Erra o presidente mulambo, que boquirrotamente lança suas suspeitas sem provas sobre a competição, praticamente afirmando que a final entre Botafogo e Vasco é fruto da interferência direta da Federação. Muito convenientemente, ao se considerar prejudicado, muda o discurso do ano passado, quando declarou sobre o campeonato que ganharam com gol irregular “Não entendo o porquê. Erros de arbitragem acontecem, e aconteceram para os dois lados”. Será que o Sr. Bandeira de Mello acha que seu time – o mesmo que não conseguiu fazer um golzinho sequer no Vasco, que perdeu a Guanabara por não conseguir ganhar o Nova Iguaçu e que só empatou com o Madureira com um gol com bola que não entra – ou que o Fluzim, que também fez uma campanha das mais mequetrefes, não têm qualquer responsabilidade nas próprias eliminações?

(Parênteses: sobre o chilique do presidente mulambo, recomendo a leitura dessa crônica do Márvio dos Santos, explicando como a culpar a Federação é uma fuga da responsabilidade do Sr. Bandeira de Mello. Fecha parênteses)

Erra a imprensa, que vive de polêmica e como está na cruzada pela “moralização relativa” do futebol carioca (relativa porque só é uma luta válida quando o Eurico está em cena) corrobora o discurso do favorecimento. Repercutir a ideia da “final que a FERJ queria”, citar os pênaltis a favor do Vasco fora de contexto (nunca falam se as penalidades aconteceram ou não, apenas citam os números) e ignorar as vezes em que NÓS fomos prejudicados e quando os outros foram favorecidos tem o objetivo claro que sustentar a tese do favorecimento. O que é, para falar o mínimo, de uma leviandade inacreditável vindo da imprensa, já que essa tese se sustenta apenas na proximidade do Rubinho com o Eurico.
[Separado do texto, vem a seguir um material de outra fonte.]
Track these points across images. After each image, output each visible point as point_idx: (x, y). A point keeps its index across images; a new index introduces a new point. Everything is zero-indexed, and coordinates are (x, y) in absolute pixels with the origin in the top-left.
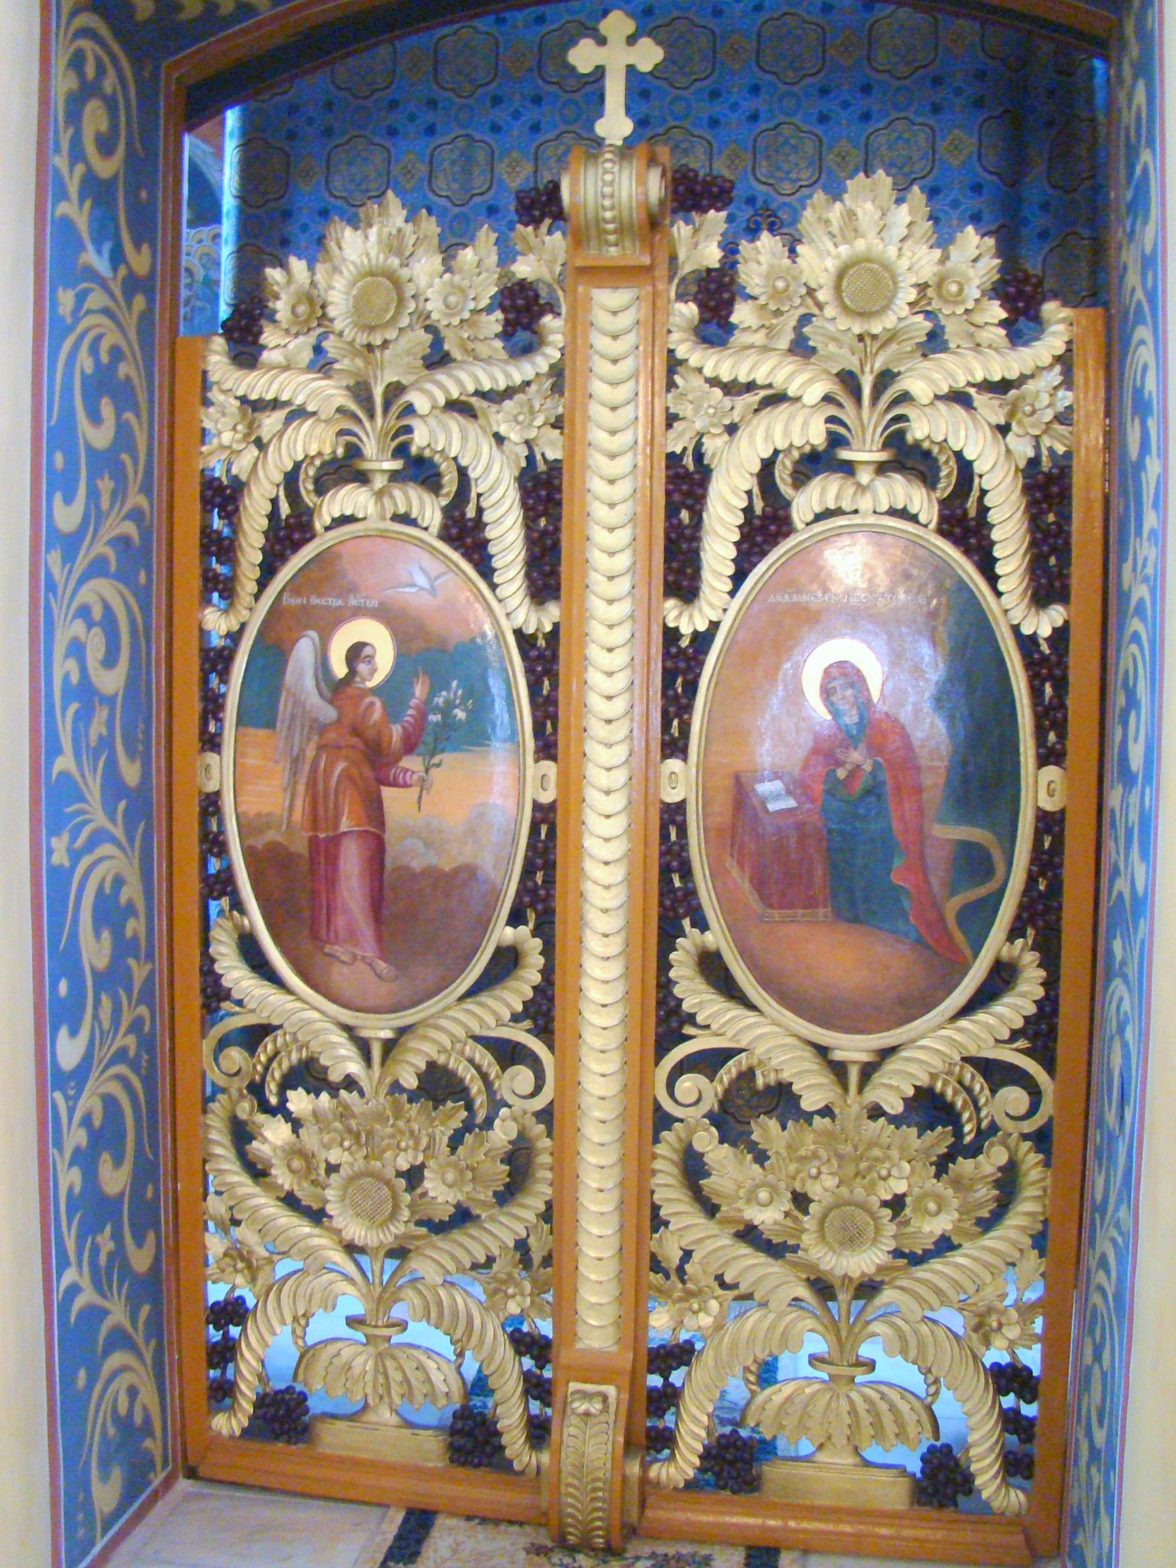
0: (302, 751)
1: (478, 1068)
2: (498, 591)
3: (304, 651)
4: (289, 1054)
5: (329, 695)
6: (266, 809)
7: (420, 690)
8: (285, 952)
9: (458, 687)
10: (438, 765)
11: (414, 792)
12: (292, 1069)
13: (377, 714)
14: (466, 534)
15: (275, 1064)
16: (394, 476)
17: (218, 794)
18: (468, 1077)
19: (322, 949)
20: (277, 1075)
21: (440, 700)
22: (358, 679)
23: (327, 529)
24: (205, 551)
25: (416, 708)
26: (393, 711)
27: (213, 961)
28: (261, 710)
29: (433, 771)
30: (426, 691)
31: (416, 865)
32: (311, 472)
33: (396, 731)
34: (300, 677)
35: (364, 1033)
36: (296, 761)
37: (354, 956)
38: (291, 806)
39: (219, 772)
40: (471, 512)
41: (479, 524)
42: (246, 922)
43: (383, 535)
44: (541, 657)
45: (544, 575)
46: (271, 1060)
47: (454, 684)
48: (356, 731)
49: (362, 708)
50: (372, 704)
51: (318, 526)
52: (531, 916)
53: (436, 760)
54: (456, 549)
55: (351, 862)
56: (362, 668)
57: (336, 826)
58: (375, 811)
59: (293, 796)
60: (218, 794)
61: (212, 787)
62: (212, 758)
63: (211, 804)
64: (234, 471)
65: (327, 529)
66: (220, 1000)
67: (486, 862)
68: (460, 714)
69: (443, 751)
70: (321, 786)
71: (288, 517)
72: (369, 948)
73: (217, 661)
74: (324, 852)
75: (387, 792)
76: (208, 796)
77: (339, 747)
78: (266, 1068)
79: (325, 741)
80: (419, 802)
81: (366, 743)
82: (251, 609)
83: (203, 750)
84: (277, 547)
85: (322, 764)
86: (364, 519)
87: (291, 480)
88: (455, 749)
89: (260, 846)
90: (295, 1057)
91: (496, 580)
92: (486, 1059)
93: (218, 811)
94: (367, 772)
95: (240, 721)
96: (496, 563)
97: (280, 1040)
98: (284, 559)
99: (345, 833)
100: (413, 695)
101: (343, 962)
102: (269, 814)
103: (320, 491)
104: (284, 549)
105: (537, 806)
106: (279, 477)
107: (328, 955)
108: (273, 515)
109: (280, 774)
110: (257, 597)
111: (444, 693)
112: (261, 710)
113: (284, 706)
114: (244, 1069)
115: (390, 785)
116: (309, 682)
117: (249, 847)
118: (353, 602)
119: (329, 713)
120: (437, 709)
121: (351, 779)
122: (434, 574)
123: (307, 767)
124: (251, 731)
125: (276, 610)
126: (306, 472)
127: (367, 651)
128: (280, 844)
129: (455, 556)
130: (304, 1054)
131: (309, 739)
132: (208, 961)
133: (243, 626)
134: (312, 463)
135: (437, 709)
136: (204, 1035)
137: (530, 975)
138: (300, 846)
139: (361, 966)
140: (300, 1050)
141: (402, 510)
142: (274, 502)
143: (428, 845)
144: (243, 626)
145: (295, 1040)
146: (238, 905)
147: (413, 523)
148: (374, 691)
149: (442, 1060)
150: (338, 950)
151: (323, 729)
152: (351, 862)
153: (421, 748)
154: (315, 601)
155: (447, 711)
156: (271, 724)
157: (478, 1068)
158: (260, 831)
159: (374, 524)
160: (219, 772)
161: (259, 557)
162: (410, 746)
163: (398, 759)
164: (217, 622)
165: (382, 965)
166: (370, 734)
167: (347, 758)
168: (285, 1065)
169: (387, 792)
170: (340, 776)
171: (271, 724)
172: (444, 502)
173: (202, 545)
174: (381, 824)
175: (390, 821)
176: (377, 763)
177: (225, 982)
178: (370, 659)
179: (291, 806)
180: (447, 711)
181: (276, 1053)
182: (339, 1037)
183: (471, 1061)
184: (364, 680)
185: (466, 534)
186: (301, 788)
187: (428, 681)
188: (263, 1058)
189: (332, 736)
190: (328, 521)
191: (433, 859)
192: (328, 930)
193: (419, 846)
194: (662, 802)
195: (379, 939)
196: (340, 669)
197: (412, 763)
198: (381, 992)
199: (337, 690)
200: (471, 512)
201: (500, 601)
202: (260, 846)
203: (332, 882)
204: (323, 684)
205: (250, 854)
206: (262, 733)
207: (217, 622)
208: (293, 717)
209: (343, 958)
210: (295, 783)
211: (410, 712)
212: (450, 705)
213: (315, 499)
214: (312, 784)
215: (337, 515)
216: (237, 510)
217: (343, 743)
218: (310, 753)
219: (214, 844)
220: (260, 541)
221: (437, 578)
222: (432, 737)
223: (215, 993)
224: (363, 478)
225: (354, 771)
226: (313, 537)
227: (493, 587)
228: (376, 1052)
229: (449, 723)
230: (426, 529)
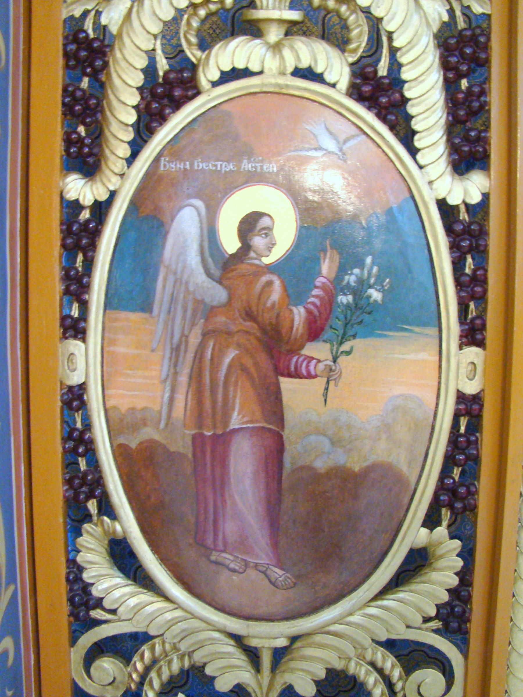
0: (184, 337)
1: (380, 671)
2: (419, 157)
3: (186, 223)
4: (170, 662)
5: (217, 273)
6: (140, 404)
7: (327, 268)
8: (165, 560)
9: (373, 263)
10: (348, 353)
11: (319, 383)
12: (172, 679)
13: (276, 294)
14: (379, 92)
15: (153, 674)
16: (292, 29)
17: (82, 387)
18: (363, 672)
19: (208, 557)
20: (156, 684)
21: (351, 279)
22: (252, 254)
23: (215, 84)
24: (68, 109)
25: (323, 288)
26: (294, 294)
27: (81, 569)
28: (133, 293)
29: (342, 360)
30: (335, 269)
31: (321, 465)
32: (195, 24)
33: (299, 314)
34: (182, 252)
35: (254, 643)
36: (177, 351)
37: (246, 564)
38: (171, 400)
39: (83, 362)
40: (383, 69)
41: (396, 82)
42: (118, 527)
43: (279, 93)
44: (467, 231)
45: (466, 139)
46: (148, 669)
47: (369, 260)
48: (249, 315)
49: (258, 287)
50: (270, 283)
51: (203, 82)
52: (446, 514)
53: (345, 347)
54: (369, 108)
55: (244, 462)
56: (258, 242)
57: (226, 418)
58: (273, 405)
59: (173, 391)
60: (82, 387)
61: (75, 379)
62: (75, 346)
63: (75, 398)
64: (104, 21)
65: (215, 84)
66: (89, 608)
67: (402, 461)
68: (376, 295)
69: (354, 336)
70: (207, 380)
71: (166, 73)
72: (263, 554)
73: (80, 232)
74: (212, 448)
75: (286, 384)
76: (71, 388)
77: (229, 334)
78: (143, 677)
79: (211, 327)
80: (325, 395)
81: (263, 330)
82: (122, 175)
83: (65, 337)
84: (155, 105)
85: (208, 354)
86: (261, 73)
87: (170, 31)
88: (369, 334)
89: (133, 445)
90: (176, 667)
91: (417, 144)
92: (389, 663)
93: (83, 405)
94: (263, 358)
95: (109, 304)
96: (416, 125)
97: (158, 649)
98: (163, 119)
99: (235, 431)
100: (319, 274)
101: (234, 571)
102: (145, 409)
103: (205, 45)
104: (163, 108)
105: (461, 397)
106: (156, 28)
107: (216, 563)
108: (150, 71)
109: (159, 367)
110: (131, 160)
111: (356, 271)
112: (133, 293)
113: (162, 289)
114: (118, 679)
115: (290, 375)
116: (193, 259)
117: (120, 446)
118: (247, 166)
119: (218, 294)
120: (346, 289)
121: (244, 369)
122: (342, 137)
123: (190, 356)
124: (122, 315)
125: (151, 177)
126: (189, 23)
127: (264, 222)
128: (156, 442)
129: (370, 117)
130: (187, 664)
131: (193, 324)
132: (75, 570)
133: (113, 194)
134: (195, 14)
135: (346, 289)
136: (73, 641)
137: (442, 578)
138: (181, 443)
139: (252, 573)
140: (181, 658)
141: (304, 64)
142: (151, 54)
143: (335, 442)
144: (113, 194)
145: (175, 648)
146: (107, 508)
147: (319, 78)
148: (270, 269)
149: (339, 665)
150: (226, 557)
151: (211, 312)
152: (244, 462)
153: (328, 333)
154: (200, 165)
155: (359, 291)
156: (146, 307)
157: (380, 671)
158: (135, 427)
159: (269, 81)
160: (83, 362)
161: (132, 118)
162: (314, 332)
163: (302, 347)
164: (80, 189)
165: (277, 573)
166: (267, 317)
167: (239, 345)
168: (165, 676)
169: (286, 384)
170: (230, 366)
171: (146, 307)
172: (351, 59)
173: (64, 104)
174: (280, 420)
175: (288, 416)
176: (277, 352)
177: (96, 591)
178: (268, 231)
179: (171, 400)
180: (359, 291)
181: (155, 661)
182: (229, 647)
183: (372, 664)
184: (260, 256)
185: (379, 92)
186: (183, 379)
187: (337, 257)
188: (139, 666)
189: (221, 319)
190: (215, 76)
191: (340, 458)
192: (216, 536)
193: (326, 445)
194: (484, 349)
195: (275, 544)
196: (231, 244)
197: (318, 351)
198: (276, 600)
199: (227, 267)
200: (383, 69)
201: (421, 167)
202: (133, 445)
203: (221, 483)
204: (210, 260)
205: (122, 454)
206: (134, 316)
207: (80, 189)
208: (173, 300)
209: (232, 566)
210: (176, 374)
211: (316, 292)
212: (363, 284)
213: (199, 53)
214: (197, 376)
215: (227, 68)
216: (106, 65)
217: (233, 328)
218: (195, 339)
219: (79, 442)
220: (134, 99)
221: (345, 142)
222: (341, 319)
223: (83, 604)
224: (254, 30)
225: (248, 362)
226: (198, 93)
227: (413, 152)
228: (266, 660)
229: (361, 306)
230: (333, 86)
Mas não apenas os derrotados erram: ao bradar que “o respeito voltou” – tanto pra imprensa quanto no próprio site oficial do clube – justo quando vencemos com um lance considerado polêmico, o Dotô dá munição para seus críticos seguirem com suas teorias conspiratórias e da argumentos para quem chama o Estadual desse ano de “Euricão”. E influencia uma parte da torcida, também erradíssima, que não apenas acredita piamente que o pênalti só foi marcado por causa dessa “volta do respeito” como ainda aprova esse tipo de coisa. Não percebem o quanto isso diminui o valor da vaga na final e o quanto queima o filme do próprio clube ter a imagem associada a conquistas na base da influência do seu presidente. Depois, quando formos garfados mais uma vez, os mesmos terão a cara de pau de reclamar.

É uma pena ver que tantos erros, vindos de todos os lados, só servem para tirar o mérito de um grupo que, apesar de ter claras limitações, não pode ser nunca acusado de não se doar em campo.